WHAT IS REQUIRED:
The reply should hold every record, copied exactly.

DATASET RECORDS:
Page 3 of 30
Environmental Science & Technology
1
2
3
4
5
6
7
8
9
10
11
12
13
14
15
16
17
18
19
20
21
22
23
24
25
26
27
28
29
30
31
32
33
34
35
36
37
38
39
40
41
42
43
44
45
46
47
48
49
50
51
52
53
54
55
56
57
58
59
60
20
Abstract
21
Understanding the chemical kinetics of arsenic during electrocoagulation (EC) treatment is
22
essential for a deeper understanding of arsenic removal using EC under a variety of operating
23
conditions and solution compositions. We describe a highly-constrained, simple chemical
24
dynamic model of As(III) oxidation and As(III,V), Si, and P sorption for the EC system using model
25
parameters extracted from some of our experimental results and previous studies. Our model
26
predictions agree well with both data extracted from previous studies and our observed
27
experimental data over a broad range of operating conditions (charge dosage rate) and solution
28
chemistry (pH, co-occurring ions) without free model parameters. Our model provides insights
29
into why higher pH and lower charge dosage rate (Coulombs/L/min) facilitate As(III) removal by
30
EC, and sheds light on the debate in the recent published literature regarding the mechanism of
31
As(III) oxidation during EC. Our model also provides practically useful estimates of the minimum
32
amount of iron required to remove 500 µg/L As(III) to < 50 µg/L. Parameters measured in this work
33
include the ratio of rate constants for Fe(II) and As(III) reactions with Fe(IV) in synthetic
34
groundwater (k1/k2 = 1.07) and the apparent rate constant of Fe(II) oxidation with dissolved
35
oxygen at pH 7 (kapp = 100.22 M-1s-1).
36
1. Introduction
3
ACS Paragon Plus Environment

ANSWER:
Page 3 of 30
Environmental Science & Technology
1
2
3
4
5
6
7
8
9
10
11
12
13
14
15
16
17
18
19
20
21
22
23
24
25
26
27
28
29
30
31
32
33
34
35
36
37
38
39
40
41
42
43
44
45
46
47
48
49
50
51
52
53
54
55
56
57
58
59
60
20
Abstract
21
Understanding the chemical kinetics of arsenic during electrocoagulation (EC) treatment is
22
essential for a deeper understanding of arsenic removal using EC under a variety of operating
23
conditions and solution compositions. We describe a highly-constrained, simple chemical
24
dynamic model of As(III) oxidation and As(III,V), Si, and P sorption for the EC system using model
25
parameters extracted from some of our experimental results and previous studies. Our model
26
predictions agree well with both data extracted from previous studies and our observed
27
experimental data over a broad range of operating conditions (charge dosage rate) and solution
28
chemistry (pH, co-occurring ions) without free model parameters. Our model provides insights
29
into why higher pH and lower charge dosage rate (Coulombs/L/min) facilitate As(III) removal by
30
EC, and sheds light on the debate in the recent published literature regarding the mechanism of
31
As(III) oxidation during EC. Our model also provides practically useful estimates of the minimum
32
amount of iron required to remove 500 µg/L As(III) to < 50 µg/L. Parameters measured in this work
33
include the ratio of rate constants for Fe(II) and As(III) reactions with Fe(IV) in synthetic
34
groundwater (k1/k2 = 1.07) and the apparent rate constant of Fe(II) oxidation with dissolved
35
oxygen at pH 7 (kapp = 100.22 M-1s-1).
36
1. Introduction
3
ACS Paragon Plus Environment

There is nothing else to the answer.